Recombinant human microsomal heme oxygenase-2 was expressed in Escherichia coli. Tryptic digestion of the membrane fraction, in which the wild-type enzyme was localized, yielded a soluble tryptic peptide of 28 kDa, which retained the ability to accept electrons from NADPH-cytochrome P-450 reductase and the enzymatic activity for conversion of heme to biliverdin. The tryptic fragment, when purified to apparent homogeneity, bound one equivalent of heme to form a substrate-enzyme complex that had spectroscopic properties characteristic of heme proteins, such as myoglobin and hemoglobin. Optical absorption, Raman scattering, and EPR studies of the heme-tryptic fragment complex revealed that the ferric heme was six coordinate high spin at neutral pH and six coordinate low spin at alkaline pH, with a pK alpha value of 8.5. EPR and Raman scattering studies indicated that a neutral imidazole of a histidine residue served as the proximal ligand in the heme-heme oxygenase-2 fragment complex. The reaction with hydrogen peroxide converted the heme of the heme oxygenase-2 fragment complex into a verdoheme-like intermediate, while the reaction with m-chloroperbenzoic acid yielded a oxoferryl species. These spectroscopic properties are similar to those obtained for heme oxygenase-1, and thus the catalytic mechanism of heme oxygenase-2 appears to be similar to that of heme oxygenase-1.

Demonstration that histidine 25, but not 132, is the axial heme ligand in rat heme oxygenase-1.

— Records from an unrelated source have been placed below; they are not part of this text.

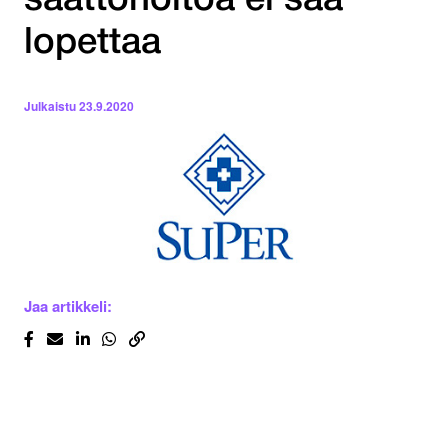
saattohoitoa ei saa
lopettaa
Julkaistu
23.9.2020
Jaa artikkeli: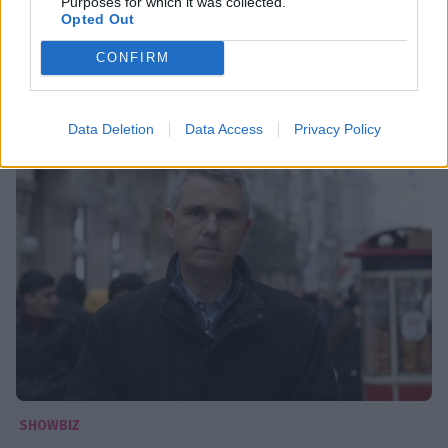
Purposes for which it was collected.
Opted Out
Αντώνης Φουρλής: «Η δημοσιογραφία είναι
ελιξίριο»
CONFIRM
01:28
@05-06-2022
Data Deletion
Data Access
Privacy Policy
SHOWBIZ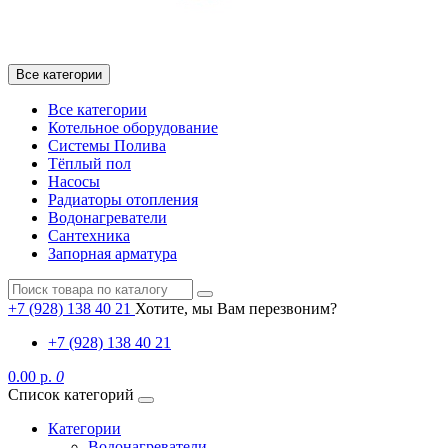
Все категории
Все категории
Котельное оборудование
Системы Полива
Тёплый пол
Насосы
Радиаторы отопления
Водонагреватели
Сантехника
Запорная арматура
+7 (928) 138 40 21
Хотите, мы Вам перезвоним?
+7 (928) 138 40 21
0.00 р.
0
Список категорий
Категории
Водонагреватели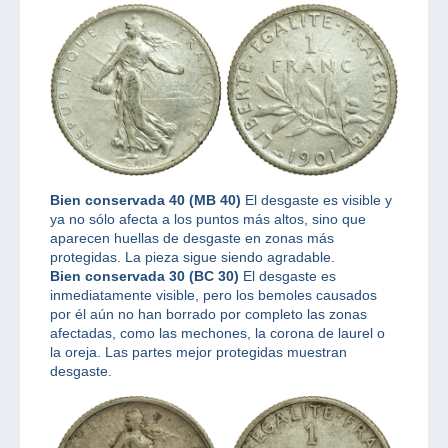
Bien conservada 40 (MB 40)
El desgaste es visible y
ya no sólo afecta a los puntos más altos, sino que
aparecen huellas de desgaste en zonas más
protegidas. La pieza sigue siendo agradable.
Bien conservada 30 (BC 30)
El desgaste es
inmediatamente visible, pero los bemoles causados
por él aún no han borrado por completo las zonas
afectadas, como las mechones, la corona de laurel o
la oreja. Las partes mejor protegidas muestran
desgaste.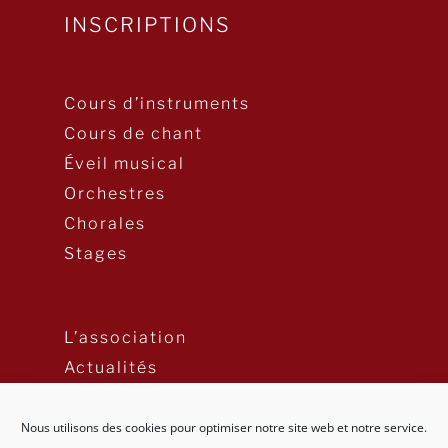
INSCRIPTIONS
Cours d’instruments
Cours de chant
Éveil musical
Orchestres
Chorales
Stages
L’association
Actualités
Nous utilisons des cookies pour optimiser notre site web et notre service.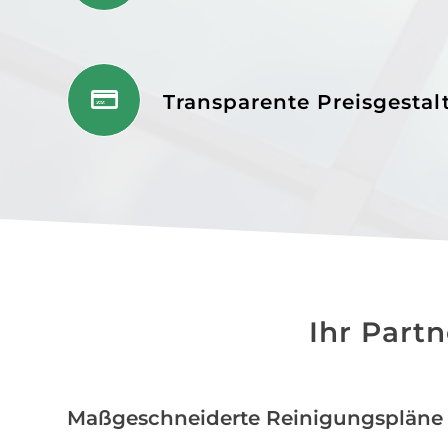
Transparente Preisgesta
Ihr Part
Maßgeschneiderte Reinigungspläne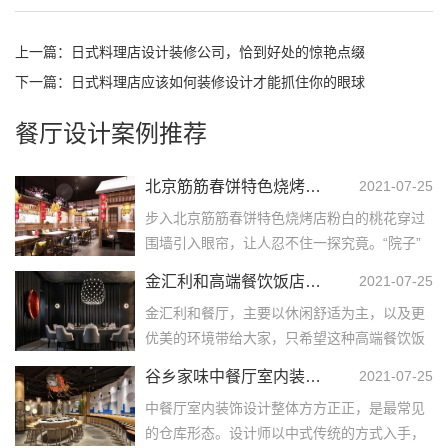
上一篇：
日式料理店设计装修公司，恰到好处的惊艳点缀
下一篇：
日式料理店应该如何装修设计才能抓住你的眼球
餐厅设计案例推荐
北京筋筋春饼特色烧烤店空间设计
2021-07-25
步入北京筋筋春饼特色烧烤店粉白的桃花穿过
围墙引入眼帘，让人忍不住一探究竟。“院子”
入口模仿古代富裕人家的亭台阁楼设计。这古
金汇利和高端餐饮饭店设计
2021-07-25
香古色的亭台阁...……
金汇利和餐厅，主要以休闲舒适为主，以及更
优美的环境带给大家，只希望这种高端餐饮饭
店设计风格，能给大家带来更好的体验。 对于
谷乡家味中餐厅室内装饰设计
2021-07-25
餐厅装修不同的...……
中餐厅室内装饰设计整体方方正正，是最常见
的仓库形态。设计师以中式传统的方式入手，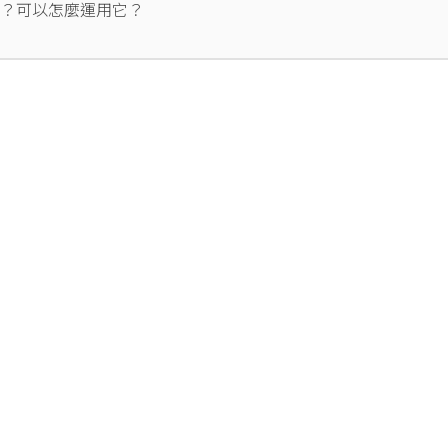
組？可以怎麼運用它？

A truncated, soluble rat heme oxygenase-1 lacking its C-terminal, membrane-anchoring segment, and its His25-->Ala and His132-->Ala mutants have been prepared by site-directed mutagenesis and expression in Escherichia coli. We found that wild-type enzyme can degrade heme to biliverdin, but its specific activity was about one-fifth that of the native, full-length enzyme, suggesting that the C-terminal segment is important for accepting electrons from NADPH cytochrome P450 reductase. His132-->Ala mutant had an enzyme activity comparable to that of the wild-type enzyme; hence, the highly conserved His132 is not essential for the display of the heme oxygenase activity. In contrast, His25-->Ala mutation completely abolished the enzyme's catalytic activity. A five-coordinate type ferrous NO EPR spectrum was observed for the heme-heme oxygenase H25A complex. Hence, we conclude that His25 is the proximal axial ligand of the heme iron and is essential for the heme degradation activity of the enzyme.